For the fourth fiscal quarter of 2013, consolidated net sales were $226.7 million, an increase of approximately 0.8 percent, compared to consolidated net sales of $225.0 million for the fourth fiscal quarter of 2012. In addition, the company reported a consolidated net loss of $13.7 million for the fourth quarter of 2013 compared to a consolidated net loss of $85.6 million for the fourth quarter of 2012. The net loss in 2013 includes the $8.2 million write-off of a tradename no longer in use in the Marketing and Publishing Services segment and the net loss in 2012 was primarily attributable to the $64.2 million non-cash impairment charge recorded in 2012 associated with the write-down of goodwill in the Marketing and Publishing Services and Scholastic segments. Consolidated Adjusted EBITDA was $33.3 million for the fourth quarter of 2013 compared to consolidated Adjusted EBITDA of $35.9 million for the fourth quarter of 2012.

Fiscal Year 2013

Net sales for the Scholastic segment for the fiscal year ended December 28, 2013 decreased by $13.9 million, or 3.1 percent, to $431.9 million compared to $445.8 million for the fiscal year ended December 29, 2012. This decrease was primarily attributable to lower volume in our high school jewelry and announcement products. Partially offsetting the decrease was the shift of approximately $4.0 million of jewelry sales to the 2013 fiscal year from the fall of 2012 due to the timing of orders.
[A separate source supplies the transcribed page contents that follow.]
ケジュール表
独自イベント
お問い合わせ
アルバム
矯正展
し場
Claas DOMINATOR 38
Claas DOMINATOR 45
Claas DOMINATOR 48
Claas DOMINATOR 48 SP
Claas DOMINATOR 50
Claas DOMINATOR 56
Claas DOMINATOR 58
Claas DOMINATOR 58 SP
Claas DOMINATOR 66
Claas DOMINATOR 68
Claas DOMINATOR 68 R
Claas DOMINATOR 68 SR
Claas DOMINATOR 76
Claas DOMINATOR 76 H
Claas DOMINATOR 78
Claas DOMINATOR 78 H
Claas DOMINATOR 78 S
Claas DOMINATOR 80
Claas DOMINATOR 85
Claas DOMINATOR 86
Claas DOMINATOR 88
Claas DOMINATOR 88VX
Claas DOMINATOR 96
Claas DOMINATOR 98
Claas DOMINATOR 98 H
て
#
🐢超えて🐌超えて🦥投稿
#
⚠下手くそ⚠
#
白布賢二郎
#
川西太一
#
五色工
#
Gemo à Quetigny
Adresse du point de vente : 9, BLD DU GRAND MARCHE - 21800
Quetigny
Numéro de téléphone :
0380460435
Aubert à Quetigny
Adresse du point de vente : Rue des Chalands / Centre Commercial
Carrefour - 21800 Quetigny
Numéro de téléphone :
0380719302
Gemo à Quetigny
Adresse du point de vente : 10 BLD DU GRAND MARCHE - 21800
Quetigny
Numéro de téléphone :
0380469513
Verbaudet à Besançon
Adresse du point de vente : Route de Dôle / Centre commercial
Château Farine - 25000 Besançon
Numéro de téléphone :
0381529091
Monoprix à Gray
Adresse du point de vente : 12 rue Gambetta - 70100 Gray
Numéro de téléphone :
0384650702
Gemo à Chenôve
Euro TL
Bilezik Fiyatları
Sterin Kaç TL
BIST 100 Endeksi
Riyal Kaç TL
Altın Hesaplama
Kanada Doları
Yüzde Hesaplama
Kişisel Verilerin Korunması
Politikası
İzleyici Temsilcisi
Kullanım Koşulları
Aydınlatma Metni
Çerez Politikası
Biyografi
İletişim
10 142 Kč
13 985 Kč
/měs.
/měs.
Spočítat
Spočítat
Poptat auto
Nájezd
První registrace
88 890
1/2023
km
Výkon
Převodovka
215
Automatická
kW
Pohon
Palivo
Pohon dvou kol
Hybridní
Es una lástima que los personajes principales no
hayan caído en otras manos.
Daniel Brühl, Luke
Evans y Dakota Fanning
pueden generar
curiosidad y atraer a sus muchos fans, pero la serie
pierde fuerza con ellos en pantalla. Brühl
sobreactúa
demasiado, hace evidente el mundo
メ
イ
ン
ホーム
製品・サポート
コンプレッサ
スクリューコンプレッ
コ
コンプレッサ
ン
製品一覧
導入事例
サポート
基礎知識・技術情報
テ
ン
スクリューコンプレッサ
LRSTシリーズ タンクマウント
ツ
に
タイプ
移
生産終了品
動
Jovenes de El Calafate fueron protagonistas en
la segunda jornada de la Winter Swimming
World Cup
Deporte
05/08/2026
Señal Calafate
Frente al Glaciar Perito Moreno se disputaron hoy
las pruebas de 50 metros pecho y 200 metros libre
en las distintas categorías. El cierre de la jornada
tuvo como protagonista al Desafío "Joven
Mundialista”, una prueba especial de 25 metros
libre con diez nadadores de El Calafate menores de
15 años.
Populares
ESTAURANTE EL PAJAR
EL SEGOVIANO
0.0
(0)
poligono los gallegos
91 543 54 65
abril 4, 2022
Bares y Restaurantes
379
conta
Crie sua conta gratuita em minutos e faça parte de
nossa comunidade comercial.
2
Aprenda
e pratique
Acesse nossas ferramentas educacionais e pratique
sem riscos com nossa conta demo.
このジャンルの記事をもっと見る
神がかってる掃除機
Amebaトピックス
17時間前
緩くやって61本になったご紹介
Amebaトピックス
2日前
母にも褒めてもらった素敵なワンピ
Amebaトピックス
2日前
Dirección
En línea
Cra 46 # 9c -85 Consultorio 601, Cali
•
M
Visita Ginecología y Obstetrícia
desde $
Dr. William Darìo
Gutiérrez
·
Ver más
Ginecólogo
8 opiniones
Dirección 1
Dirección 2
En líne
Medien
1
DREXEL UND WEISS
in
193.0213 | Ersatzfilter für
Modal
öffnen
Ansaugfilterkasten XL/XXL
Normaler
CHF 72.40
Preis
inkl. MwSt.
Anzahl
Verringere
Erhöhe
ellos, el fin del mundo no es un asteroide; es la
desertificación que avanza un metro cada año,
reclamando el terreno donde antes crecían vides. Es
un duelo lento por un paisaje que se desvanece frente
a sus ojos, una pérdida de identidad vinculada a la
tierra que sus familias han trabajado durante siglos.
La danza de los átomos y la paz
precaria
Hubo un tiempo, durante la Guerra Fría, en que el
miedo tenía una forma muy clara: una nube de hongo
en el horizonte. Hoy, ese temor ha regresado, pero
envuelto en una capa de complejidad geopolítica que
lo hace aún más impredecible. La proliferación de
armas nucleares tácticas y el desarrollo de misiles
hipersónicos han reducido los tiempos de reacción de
Net sales for the Memory Book segment were $331.3 million for the fiscal year ended December 28, 2013, a decrease of 4.3 percent, compared to $346.1 million for the fiscal year ended December 29, 2012. This decrease was primarily attributable to 3.6 percent lower yearbook volume.

Net sales for the Marketing and Publishing Services segment increased to $365.0 million for the fiscal year ended December 28, 2013 compared to $364.3 million for the fiscal year ended December 29, 2012. This increase included sales attributable to the company's acquisition of SAS Carestia ("Carestia"), a leader in fragrance sampling in Europe, which closed on July 1, 2013. Excluding the impact attributable to the acquisition of Carestia, net sales declined $9.5 million compared to the fiscal year ended December 29, 2012, primarily due to lower sampling volume in North America, partially offset by higher revenues from our Latin American sampling operations and our direct mail operations.